Sometimes, sitting here on my Main Street bench, I feel that I’m circling the same problem with no big fix in my pocket. With passion in my heart, I want to help. I want those who read the blog to begin to look at ‘the painting on the wall’ in a different way.
My daughter, Claire, puts up with me patiently, as I ply her with my Main Street concerns. She often offers an insight that is like a detour sign sending me off road with a new thought as a destination.
Complaining about low voter turnout in the car over Thanksgiving, Claire said, “The question is how are the people receiving their information?”
New City Councilman, Charles Roberson, Ward 3, had a social media campaign that was a Blue Ribbon effort. I read all of it on my own social media platforms. It was compelling, spelled out the work Charles has been doing when not running for the Council. It was heavy on action to judge his merit. Still the vote turnout was low.

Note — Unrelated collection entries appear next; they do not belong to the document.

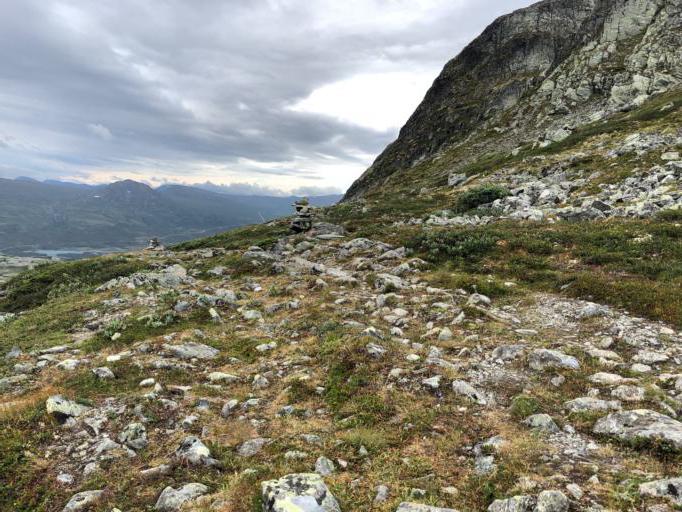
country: NO
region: Oppland
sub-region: Lom
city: Fossbergom
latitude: 61.5147
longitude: 8.8148
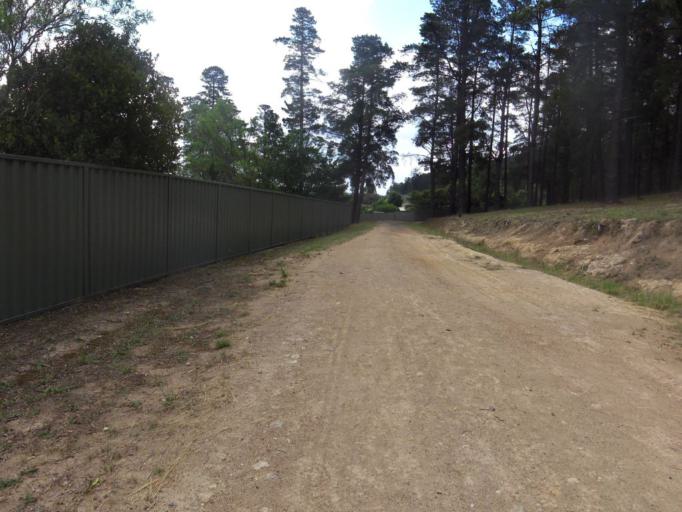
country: AU
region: Australian Capital Territory
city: Macarthur
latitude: -35.3708
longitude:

Claire’s question lingers because it reaches deeper than one election. Isn’t it possible that how voters are getting their information partially explains why Rocky Mount is captured in a ‘tried to and couldn’t’ cycle.
We talk about reform, and about the headlines that discourage investment. These headlines wear down the business people who have planted their flag in faith and hope. They deserve the best climate possible, and City support that fosters growth across the board.

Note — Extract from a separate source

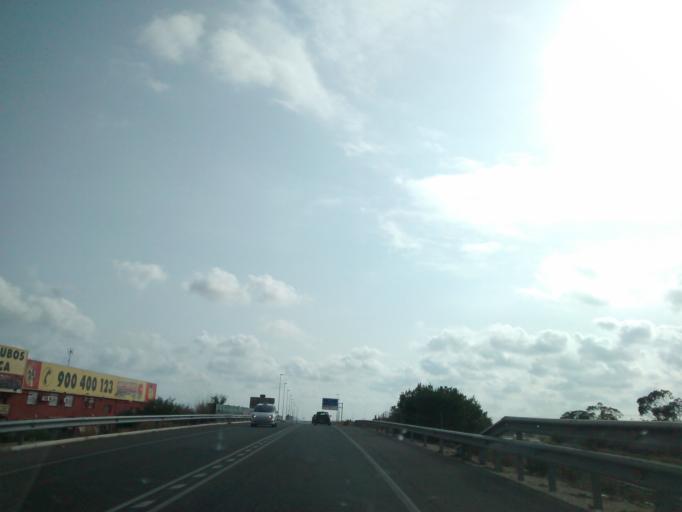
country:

Claire pointed me toward the realization that access comes before turnout. If people cannot reliably receive information, they cannot participate in shaping the future of their city.

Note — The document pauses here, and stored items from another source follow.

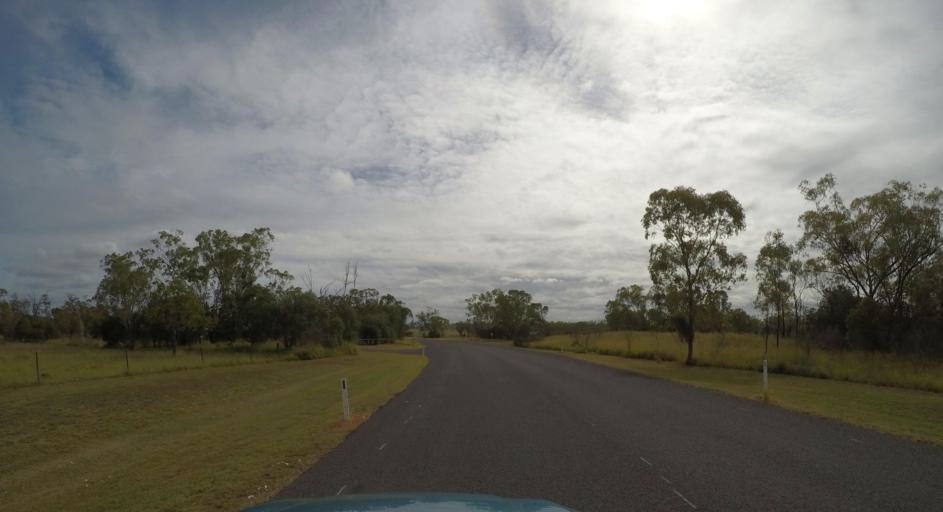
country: AU
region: Queensland
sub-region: Western Downs
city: Dalby
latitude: -27.0546
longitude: 151.3165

It is easy to forget that staying connected can cost a household seventy to one hundred fifty dollars a month. In neighborhoods where incomes are strained, that cost is not an afterthought. It is a dealbreaker.
Families who rely on smartphones instead of home service pay forty-five to seventy-five dollars per month for a single line, and unlimited data, necessary for Facebook, job applications, and streaming community meetings.
Across eastern North Carolina, broadband adoption rates lag behind the national average. In parts of Wards 1-4, household incomes fall below levels where families typically maintain home internet. The Wards that need change and support are filled with good people who deserve a life filled with possibilities.
When city announcements, candidate messages, or the kind of Main Street blog posts I offer, aren’t accessible, the notion that “nothing ever changes” is the reality.
Those without internet learn what they can through word of mouth, church conversations, text chains, and in that vacuum, intentional false information can outrun facts, and familiar political machinery fills that vacuum with their agenda!

In certain Wards the residents receive most of their information from the pulpit. This is the reason that certain Council people have been in office for so long and nothing in the Ward changes.